__The task__.
Only lines holding the word "slice" are wanted. Copy them from the listing below.

__Dataset excerpt__.
********************

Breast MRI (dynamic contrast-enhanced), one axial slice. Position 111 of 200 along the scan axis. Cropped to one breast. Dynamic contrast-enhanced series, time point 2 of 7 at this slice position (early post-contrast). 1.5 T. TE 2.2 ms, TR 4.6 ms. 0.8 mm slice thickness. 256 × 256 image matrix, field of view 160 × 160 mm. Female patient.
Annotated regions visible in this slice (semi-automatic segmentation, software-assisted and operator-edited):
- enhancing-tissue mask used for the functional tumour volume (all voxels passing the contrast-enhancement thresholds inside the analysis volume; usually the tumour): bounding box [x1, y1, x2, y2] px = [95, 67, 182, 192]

********************

__Answer__.
Breast MRI (dynamic contrast-enhanced), one axial slice. Position 111 of 200 along the scan axis. Cropped to one breast. Dynamic contrast-enhanced series, time point 2 of 7 at this slice position (early post-contrast). 1.5 T. TE 2.2 ms, TR 4.6 ms. 0.8 mm slice thickness. 256 × 256 image matrix, field of view 160 × 160 mm. Female patient.
Annotated regions visible in this slice (semi-automatic segmentation, software-assisted and operator-edited):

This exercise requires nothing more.